王双双和张朝阳对视一眼,都看到了对方眼中的难以置信。
“可是……这怎么可能?”张朝阳喃喃道,“昏迷的病人怎么可能控制自己的心跳来发送摩斯密码?”
“除非……”王双双缓缓说道,“他的意识在某个地方,以我们无法理解的方式,控制着这具身体。”
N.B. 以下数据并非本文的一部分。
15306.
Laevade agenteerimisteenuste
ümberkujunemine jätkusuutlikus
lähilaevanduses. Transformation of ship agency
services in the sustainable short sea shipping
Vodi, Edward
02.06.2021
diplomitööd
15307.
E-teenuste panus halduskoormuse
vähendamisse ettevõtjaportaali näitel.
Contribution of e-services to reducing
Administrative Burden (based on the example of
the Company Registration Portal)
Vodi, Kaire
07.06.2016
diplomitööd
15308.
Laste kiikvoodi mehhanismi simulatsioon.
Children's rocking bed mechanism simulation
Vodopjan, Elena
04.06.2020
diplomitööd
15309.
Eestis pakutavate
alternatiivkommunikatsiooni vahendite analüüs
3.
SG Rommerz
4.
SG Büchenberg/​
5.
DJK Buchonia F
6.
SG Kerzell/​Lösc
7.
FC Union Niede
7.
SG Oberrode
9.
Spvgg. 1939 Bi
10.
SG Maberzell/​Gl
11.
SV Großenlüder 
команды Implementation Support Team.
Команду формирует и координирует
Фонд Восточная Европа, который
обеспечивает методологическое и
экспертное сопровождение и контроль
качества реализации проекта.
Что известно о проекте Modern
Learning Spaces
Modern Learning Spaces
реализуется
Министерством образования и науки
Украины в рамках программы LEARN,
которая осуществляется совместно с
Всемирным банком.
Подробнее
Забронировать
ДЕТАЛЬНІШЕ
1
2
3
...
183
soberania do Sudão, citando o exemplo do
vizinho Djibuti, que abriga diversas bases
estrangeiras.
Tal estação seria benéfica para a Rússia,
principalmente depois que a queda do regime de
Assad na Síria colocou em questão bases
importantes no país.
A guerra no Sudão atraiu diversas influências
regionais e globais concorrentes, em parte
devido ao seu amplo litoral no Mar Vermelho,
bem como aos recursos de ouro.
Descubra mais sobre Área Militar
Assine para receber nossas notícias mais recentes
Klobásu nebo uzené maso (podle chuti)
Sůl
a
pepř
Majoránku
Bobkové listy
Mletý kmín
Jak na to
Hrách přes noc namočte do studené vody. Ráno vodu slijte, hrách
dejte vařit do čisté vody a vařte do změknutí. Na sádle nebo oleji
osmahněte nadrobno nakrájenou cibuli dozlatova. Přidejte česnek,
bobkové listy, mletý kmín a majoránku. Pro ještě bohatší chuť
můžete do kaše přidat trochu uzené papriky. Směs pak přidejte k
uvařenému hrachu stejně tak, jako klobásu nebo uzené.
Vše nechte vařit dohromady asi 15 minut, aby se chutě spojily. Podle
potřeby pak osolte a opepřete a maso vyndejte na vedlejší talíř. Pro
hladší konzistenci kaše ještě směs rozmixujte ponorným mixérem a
戚元擦干眼泪,眼神变得坚定:“如果我们能收到他的信息,那他能不能收到我们的?”
这个想法让病房陷入了短暂的沉默。
然后,戚元站起身:“我需要一台可以输出电脉冲的仪器,还要一个脑电波监测设备。如果他能用心跳发送信息,那我们也许可以通过外部刺激,向他的意识发送回应!”
“这太冒险了。”王双双摇头,“未经批准的实验性治疗,可能危及他的生命。”
“但他已经在冒险了!”戚元指着心电图纸,“他在用生命向我们传递信息!我们不能只是看着!”
就在这时,病房门被推开,张连长走了进来。他看了一眼众人,又看了看戚元手中的图纸:“我刚才在门外都听到了。戚元同志,你说的那个方法……有几分把握?”
戚元实话实说:“我不知道。但这是目前唯一的线索。”
张连长沉默良久,最后深吸一口气:“我去向上级汇报。但在批准之前,谁也不许擅自行动。明白吗?”
“是!”三人齐声应道。
张连长转身离开,走到门口时回头看了一眼病床上的俞小鱼,低声说:“小子,坚持住。我们一定会把你带回来。”
病房里重新恢复安静,只有监护仪的滴滴声在回荡。
戚元重新坐回床边,握住俞小鱼的手,在他耳边轻声说:“小鱼,我们收到你的信息了。”
“下一个雷雨天,我们会给你回应。”
“等着我们。”
窗外,夜空中的乌云渐渐散去,星星重新露出光芒。
但在看不见的维度,一条跨越五百年的意识通道,已经悄然打开。
两个世界的故事,正以心跳的频率,同步跳动。